HomeFeuilletonGeschichteVor 100 Jahren: Gründung der Kommunistischen Partei Norwegens

Vor 100 Jahren: Gründung der Kommunistischen Partei Norwegens

Im November 1923 entstand die Kommunistische Partei Norwegens (NKP) als Abspaltung der sozialdemokratischen Arbeiterpartei. Die Vorgeschichte ist in Europa jedoch recht einzigartig.

Als sich 1919 die bisherige Arbeiterbewegung endgültig in einen revisionistischen und reformistischen sozialdemokratischen Teil sowie einen marxistischen und revolutionären kommunistischen Teil spaltete, geschah in Norwegen etwas Besonderes: Die 1887 gegründete Norwegische Arbeiterpartei (Arbeiderpartiet, DnA/Ap), die einzige proletarische Klassenpartei des Landes, trat in ihrer Gesamtheit der III., der Kommunistischen Internationale bei, die in Moskau auf Initiative Lenins gegründet worden war.

Vor diesem Hintergrund lag es zunächst an der neuen und kleineren „Sozialdemokratischen Arbeiterpartei Norwegens“ (NSA), die sich 1921 vom norwegischen Komintern-Mitglied abspaltete, die Sozialdemokratie in Norwegen wieder auf den Boden im Sinne II. Internationale und der Sozialistischen Arbeiterinternationale (SAI) zu bringen. Doch auch in der Arbeiterpartei, die insbesondere durch die russische Oktoberrevolution „radikalisiert“ worden war, kamen Zweifel an ihrer Orientierung auf. Lenins 21 Leitsätze, die Bolschewisierung und der demokratische Zentralismus nährten in Teilen der Arbeiterpartei die Ansicht, dass es als Komintern-Mitglied nicht mehr möglich wäre, eigenständig nationale Politik zu bestimmen. Auf zwei Konferenzen im Jahr 1923 gab es knappe Komintern-kritische Mehrheiten, bei einem Parteitag am 4. November beschloss die Arbeiterpartei schließlich den Austritt auf der Komintern.
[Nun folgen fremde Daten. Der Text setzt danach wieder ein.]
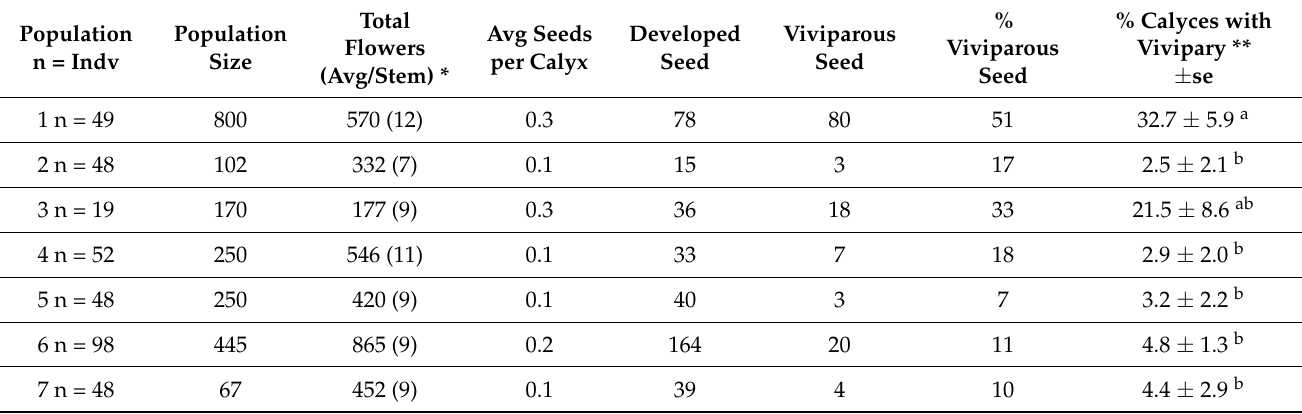
Table 1. Summary of the number of sampled individual stems, estimated population size, total flowers per population, and estimated average flowers per stem. Average number of seeds per calyx, number of developed seeds, and viviparous seeds collected per population. Percent viviparous seed is a percent of total seed set (developed seed + viviparous seed) for each population. Percent calyces per stem with at least one incidence of vivipary across sampled individuals per population.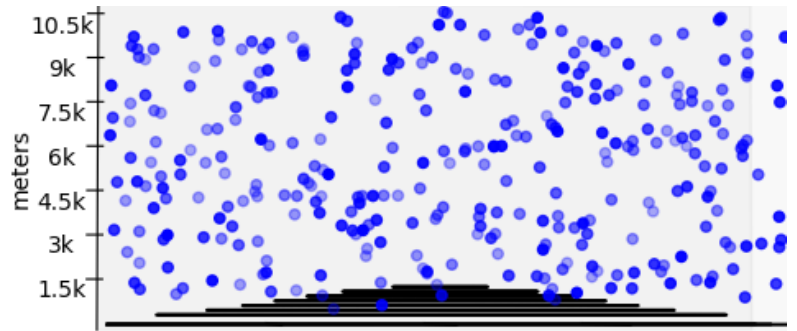
Figure 4. Side view of hill and air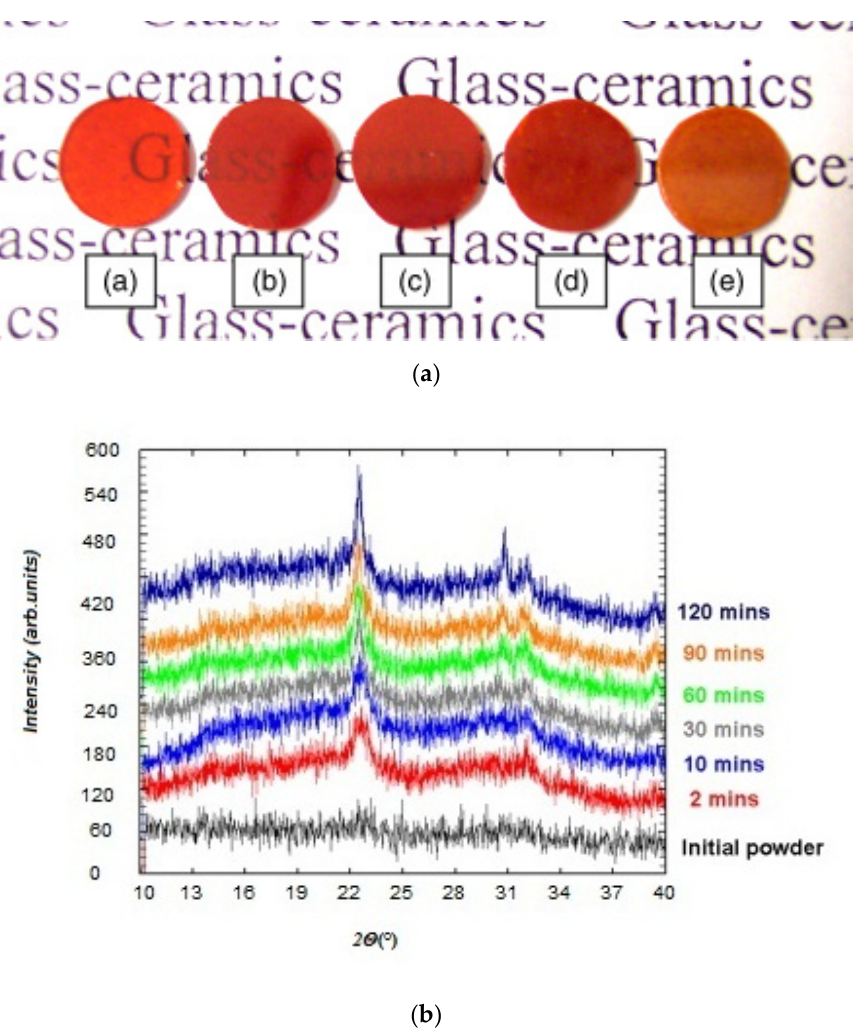
Figure 4. ( a ) Visual aspect of glass-ceramics samples obtained from the 62.5GeS 2 –12.5Sb 2 S 3 – 25CsCl-based glass powder for, respectively, spark plasma sintering treatment times of (a) 10 min, (b) 30 min, (c) 60 min,(d) 90 min, and (e) 120 min at 2901 ◦ C under 100 MPa and ( b ) corresponding XRD patterns. Reprinted with permission from the Journal of the American Ceramic Society [56].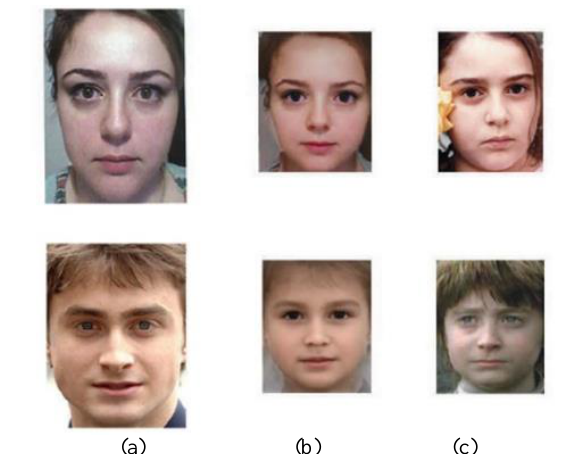
Figure 1 . Results of the reconstructive facial ageing model (a) Original image - young adult. (b) Result (c) Reference image in approximately the same age as the result, for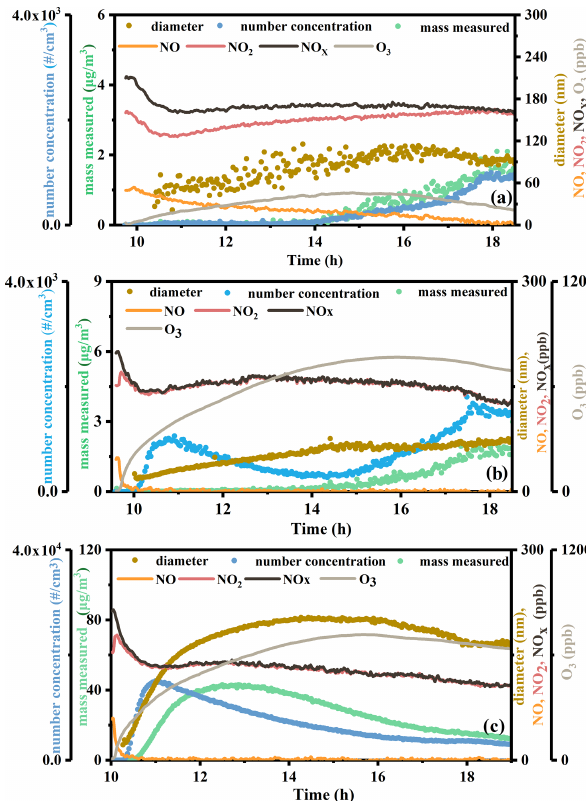
Figure 1. Reaction profiles of photooxidation of n -dodecane (a) , 1,3,5-TMB (b) , and mixed AVOCs (c) under NO x conditions in summer. The concentrations of mass and number concentration of particles are shown on the left axes, while the diameter of particles and concentrations of NO, NO 2 , NO x , and O 3 are shown on the right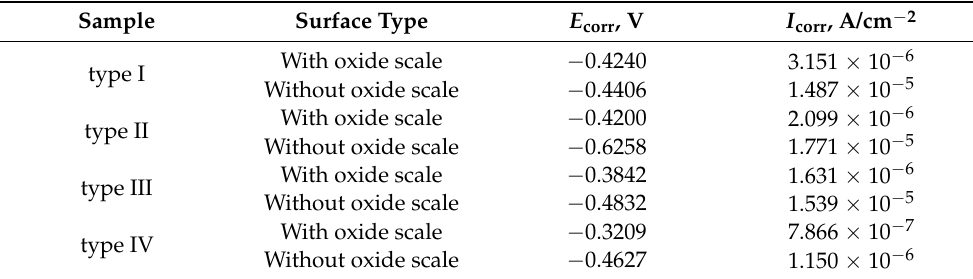
Table 5. Corrosion potential ( E corr ) and current ( I corr ) of samples with different oxide scales.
Sie kehrte in die sozialdemokratische Familie zurück und betrieb erfolgreich die Wiedervereinigung mit der NSA, die 1927 vollzogen wurde.

Der 4. November 1923 blieb jedoch nicht ohne Folgen: Ein relevanter Teil der Ap-Mitgliedschaft stand treu zum revolutionären Kurs und zum Marxismus-Leninismus, weswegen diese Genossinnen und Genossen sofort die Kommunistische Partei Norwegens (Norges Kommunistiske Parti, NKP) gründeten und als solche die Komintern-Mitgliedschaft quasi nahtlos fortsetzten. Immerhin 13 der 29 damaligen Parlamentsabgeordneten der Arbeiterpartei schlossen sich der NKP an, auch ein Großteil der Gewerkschaftsbewegung stellte sich auf die nun explizit kommunistische Seite. – Und somit begeht die NKP am heutigen 4. November ihren 100. Jahrestag.

Die weitere Geschichte der NKP war wechselhaft. Bei den Parlamentswahlen 1924 erreichte man beim ersten eigenständigen Antreten 6,1 Prozent der Stimmen und sechs der 150 Mandate im „Storting“, 1930 schied man wieder aus. Im Zweiten Weltkrieg agierte die NKP gegenüber der deutsch-faschistischen Besatzung zunächst vorsichtig, doch nach ihrer Illegalisierung (1940) und spätestens mit dem Nazi-Überfall auf die UdSSR (1941) verstärkte die NKP ihre antifaschistischen Widerstandsbemühungen. Diese wurden 1945 von der Bevölkerung auch honoriert, als die Partei mit 11,9 Prozent der Stimmen und elf Parlamentssitzen ihr bestes Wahlergebnis erreichte. Es folgte jedoch wieder ein Abwärtstrend, 1961 verlor die NKP ihr letztes nationales Mandat. 1973 bis 1977 war man in einer Bündniskonstellation nochmals mit einem Abgeordneten vertreten. Seither blieben die Stimmenanteile der NKP deutlich unter einem Prozent.

Sowohl die Schwierigkeiten des modernen Revisionismus und Eurokommunismus als auch die Krise der internationalen kommunistischen Bewegung im Zuge und Gefolge der Konterrevolution in der UdSSR und Osteuropa 1989–1991 hat die Kommunistische Partei Norwegen jedoch überstanden. Sie ist Mitglied der Internationalen Treffen der kommunistischen und Arbeiterparteien (IMCWP) und versteht sich heute als marxistisch-leninistische Partei des revolutionären Klassenkampfes für den Sozialismus. Zu ihren Positionen zählen u.a. die Ablehnung der EU und der NATO-Austritt Norwegens. Das Zentralorgan der NKP ist die Zeitung „Friheten“ (Freiheit), als Parteivorsitzende amtiert seit 2014 Runa Evensen.